- Born: October 25, 1927 London, Ontario, Canada
- Died: April 22, 2024 (aged 96) Vancouver Island, British Columbia, Canada
- Occupation: Sportscaster
- Years active: 1948–1996, 2000–2001
- Awards: Foster Hewitt Memorial Award (1993)

= Al Shaver =

Canadian sportscaster (1927–2024)

Allan Nelles Walter Shaver (October 25, 1927 – April 22, 2024) was a Canadian sportscaster who covered the Minnesota North Stars. He won the Foster Hewitt Memorial Award in 1993 and is a member of the media section of the Hockey Hall of Fame. He was also a member of the Minnesota Broadcasting Hall of Fame.

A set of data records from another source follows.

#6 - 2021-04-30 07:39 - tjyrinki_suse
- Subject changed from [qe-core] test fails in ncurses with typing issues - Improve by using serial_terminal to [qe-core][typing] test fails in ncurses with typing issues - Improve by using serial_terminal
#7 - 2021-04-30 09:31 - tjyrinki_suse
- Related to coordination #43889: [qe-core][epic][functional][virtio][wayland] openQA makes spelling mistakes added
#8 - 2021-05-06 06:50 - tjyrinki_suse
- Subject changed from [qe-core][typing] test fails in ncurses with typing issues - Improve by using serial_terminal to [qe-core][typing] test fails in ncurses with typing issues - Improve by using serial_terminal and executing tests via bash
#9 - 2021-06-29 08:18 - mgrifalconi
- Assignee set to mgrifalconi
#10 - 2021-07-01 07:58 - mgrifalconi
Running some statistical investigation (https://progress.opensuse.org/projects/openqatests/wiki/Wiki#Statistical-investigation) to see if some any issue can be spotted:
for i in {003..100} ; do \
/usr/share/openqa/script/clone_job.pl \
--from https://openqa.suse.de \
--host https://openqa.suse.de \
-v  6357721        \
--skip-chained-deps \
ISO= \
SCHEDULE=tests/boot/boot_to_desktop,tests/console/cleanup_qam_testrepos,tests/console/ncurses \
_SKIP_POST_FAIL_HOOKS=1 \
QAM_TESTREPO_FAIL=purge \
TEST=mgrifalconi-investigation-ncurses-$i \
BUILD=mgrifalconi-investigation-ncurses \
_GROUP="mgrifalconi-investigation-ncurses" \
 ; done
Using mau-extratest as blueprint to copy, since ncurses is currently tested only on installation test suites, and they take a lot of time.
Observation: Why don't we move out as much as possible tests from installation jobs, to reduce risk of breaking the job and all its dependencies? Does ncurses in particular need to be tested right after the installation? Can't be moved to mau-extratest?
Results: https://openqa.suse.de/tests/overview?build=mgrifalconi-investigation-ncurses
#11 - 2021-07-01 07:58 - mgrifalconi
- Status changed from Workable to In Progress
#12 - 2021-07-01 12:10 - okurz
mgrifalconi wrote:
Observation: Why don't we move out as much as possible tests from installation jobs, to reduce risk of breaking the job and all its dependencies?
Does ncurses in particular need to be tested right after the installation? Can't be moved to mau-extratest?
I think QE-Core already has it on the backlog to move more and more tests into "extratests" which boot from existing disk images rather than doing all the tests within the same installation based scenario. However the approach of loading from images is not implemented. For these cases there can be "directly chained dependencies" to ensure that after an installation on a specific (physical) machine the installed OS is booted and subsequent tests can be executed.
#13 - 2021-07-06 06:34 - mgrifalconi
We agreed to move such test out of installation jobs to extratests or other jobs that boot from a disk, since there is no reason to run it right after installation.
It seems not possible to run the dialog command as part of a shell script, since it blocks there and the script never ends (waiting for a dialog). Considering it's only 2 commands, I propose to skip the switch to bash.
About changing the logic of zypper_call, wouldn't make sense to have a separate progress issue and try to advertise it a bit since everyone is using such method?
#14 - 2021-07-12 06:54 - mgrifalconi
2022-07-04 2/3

Shaver attended the Lorne Greene Academy of Radio Arts in Toronto, graduating in 1948. He was a play-by-play announcer for radio and television stations in Guelph, Ontario (CJOY), Calgary, Alberta (CJCJ), Medicine Hat, Alberta (CHAT), Edmonton, Alberta (CFRN), Montreal, Quebec (CKGM), Windsor, Ontario (CKWW) and Toronto (CKEY) prior to becoming the North Stars' broadcaster in 1967 on WCCO Radio and later KSTP-AM and WAYL-AM.

Shaver did not follow the North Stars when they moved to Dallas in 1993, opting to stay in the Twin Cities. He called University of Minnesota men's hockey for several seasons, then retired in 1996. His son, Wally, and grandson Jason are also sportscasters. The press box at the Grand Casino Arena, home of the Minnesota Wild, is named after him.

Shaver resided in Qualicum Beach, British Columbia, and was married to Shirley until her death in 2019. Shaver died at his home on Vancouver Island, on April 22, 2024, at the age of 96.